SM: I did want to ask about your passion and interest in John Ford, given the documentary you made about him in 1971. His name is well-known in northern Arizona for the films he shot here. What are the things you love about his filmmaking?

PB: I wrote a book about John Ford, I did an article about him for "Esquire" and made two films about him. So that really says it all. He was Americana. He made the best Westerns. There was always a sense of authenticity with his films. I think he's the most American of directors because he's a first-generation American director with that kind of perspective on the country. He loved America, but also came to see the problems with the country as well.
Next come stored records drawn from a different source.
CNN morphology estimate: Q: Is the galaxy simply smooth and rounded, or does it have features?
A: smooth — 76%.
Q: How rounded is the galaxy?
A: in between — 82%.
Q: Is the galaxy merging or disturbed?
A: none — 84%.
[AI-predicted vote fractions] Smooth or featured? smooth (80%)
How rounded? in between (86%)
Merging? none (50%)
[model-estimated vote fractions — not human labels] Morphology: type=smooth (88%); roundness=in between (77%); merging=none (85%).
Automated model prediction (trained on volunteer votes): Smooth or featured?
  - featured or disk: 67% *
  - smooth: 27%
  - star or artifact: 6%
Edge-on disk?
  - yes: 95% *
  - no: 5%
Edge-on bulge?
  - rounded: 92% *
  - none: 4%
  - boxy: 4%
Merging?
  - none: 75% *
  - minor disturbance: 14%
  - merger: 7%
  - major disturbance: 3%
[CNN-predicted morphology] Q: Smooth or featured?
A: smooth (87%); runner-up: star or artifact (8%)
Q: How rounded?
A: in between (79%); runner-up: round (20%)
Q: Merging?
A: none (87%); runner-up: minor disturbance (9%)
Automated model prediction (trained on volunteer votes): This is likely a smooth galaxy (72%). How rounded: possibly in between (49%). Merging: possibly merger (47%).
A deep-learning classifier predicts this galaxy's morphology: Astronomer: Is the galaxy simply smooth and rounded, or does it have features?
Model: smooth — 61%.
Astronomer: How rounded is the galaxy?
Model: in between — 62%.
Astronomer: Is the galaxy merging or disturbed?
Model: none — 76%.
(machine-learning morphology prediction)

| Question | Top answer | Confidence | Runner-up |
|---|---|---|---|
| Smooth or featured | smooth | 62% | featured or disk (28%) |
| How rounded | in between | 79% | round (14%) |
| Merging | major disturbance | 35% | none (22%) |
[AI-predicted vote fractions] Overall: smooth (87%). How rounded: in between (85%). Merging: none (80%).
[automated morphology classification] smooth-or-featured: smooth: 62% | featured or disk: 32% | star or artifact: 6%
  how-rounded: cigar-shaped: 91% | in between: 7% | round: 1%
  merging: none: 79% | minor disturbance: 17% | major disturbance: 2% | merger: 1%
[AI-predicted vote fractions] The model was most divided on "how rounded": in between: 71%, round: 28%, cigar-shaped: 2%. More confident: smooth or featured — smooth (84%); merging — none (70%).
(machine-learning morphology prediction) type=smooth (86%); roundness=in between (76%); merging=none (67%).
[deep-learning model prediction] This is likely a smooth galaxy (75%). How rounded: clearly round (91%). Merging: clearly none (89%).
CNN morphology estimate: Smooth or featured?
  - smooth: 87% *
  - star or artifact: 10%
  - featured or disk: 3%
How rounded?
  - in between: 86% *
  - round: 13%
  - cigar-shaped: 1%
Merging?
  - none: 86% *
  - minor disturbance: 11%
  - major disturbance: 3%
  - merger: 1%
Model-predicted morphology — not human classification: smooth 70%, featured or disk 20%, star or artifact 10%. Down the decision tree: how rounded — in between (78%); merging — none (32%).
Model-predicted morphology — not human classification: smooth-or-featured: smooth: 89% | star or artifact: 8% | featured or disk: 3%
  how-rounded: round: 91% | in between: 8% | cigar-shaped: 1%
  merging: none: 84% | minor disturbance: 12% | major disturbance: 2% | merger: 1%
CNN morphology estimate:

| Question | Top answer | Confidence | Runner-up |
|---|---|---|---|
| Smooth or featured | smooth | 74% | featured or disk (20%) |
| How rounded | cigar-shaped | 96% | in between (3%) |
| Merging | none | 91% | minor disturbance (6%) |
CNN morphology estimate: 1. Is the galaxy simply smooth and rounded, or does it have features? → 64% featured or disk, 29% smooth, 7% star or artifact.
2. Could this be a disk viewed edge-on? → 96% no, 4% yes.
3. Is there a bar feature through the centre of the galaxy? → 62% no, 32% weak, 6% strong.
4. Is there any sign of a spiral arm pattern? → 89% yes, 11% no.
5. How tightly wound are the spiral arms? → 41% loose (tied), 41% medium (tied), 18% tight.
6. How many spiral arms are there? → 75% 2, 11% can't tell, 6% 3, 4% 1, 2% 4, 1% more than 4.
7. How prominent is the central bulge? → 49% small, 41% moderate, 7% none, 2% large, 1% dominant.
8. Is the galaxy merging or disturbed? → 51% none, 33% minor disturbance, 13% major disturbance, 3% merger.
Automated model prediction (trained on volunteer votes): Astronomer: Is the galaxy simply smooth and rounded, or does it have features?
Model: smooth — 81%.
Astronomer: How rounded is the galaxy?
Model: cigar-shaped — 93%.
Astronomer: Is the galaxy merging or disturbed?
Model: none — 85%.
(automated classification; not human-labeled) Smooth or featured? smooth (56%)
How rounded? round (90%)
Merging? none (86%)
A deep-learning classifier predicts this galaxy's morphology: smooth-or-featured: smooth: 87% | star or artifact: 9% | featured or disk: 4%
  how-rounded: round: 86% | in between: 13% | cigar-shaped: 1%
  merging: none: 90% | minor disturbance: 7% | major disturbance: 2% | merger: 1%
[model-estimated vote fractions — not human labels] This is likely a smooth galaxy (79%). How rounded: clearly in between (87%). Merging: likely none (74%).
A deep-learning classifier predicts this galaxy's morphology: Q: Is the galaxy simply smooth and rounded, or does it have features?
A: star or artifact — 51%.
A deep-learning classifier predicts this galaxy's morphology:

SM: Are you working on any projects currently, acting, directing or otherwise?

PB: We're preparing to shoot a comedy in New York in the summer. It's called "Squirrels to the Nuts." It's a reference to an old film, "Cluny Brown." It's a comedy. Kind of a screwball comedy. It's pretty wild. It's in the vein of "They All Laughed" and "What's Up, Doc?" I also have a couple more I'm working on. I have a Western called "One Lucky Moon." It's set in a Western town that functions as a tourist attraction. And I'm writing a book called "Hollywood Diary: 1965 to 1971." It's some diaries I kept at a crucial time.

SM: Well, I wanted to let you know that everyone with the Sedona International Film Festival is excited to have you and to present you with the Lifetime Achievement Award. I'd be remiss in not mentioning here that you also are an accomplished actor and an author of a number of books on films and Hollywood, including one on Orson Welles. I wonder, what's it like to be where you're at now, where celebrators of film honor the best that you've done a have deemed some of your films as classics?

PB: It feels strange. Let's put it this way, though: I'll take it. I just don't feel like I'm finished with my achievements. I think I have two or three really great pictures to make before they take me to the great screening room in the sky.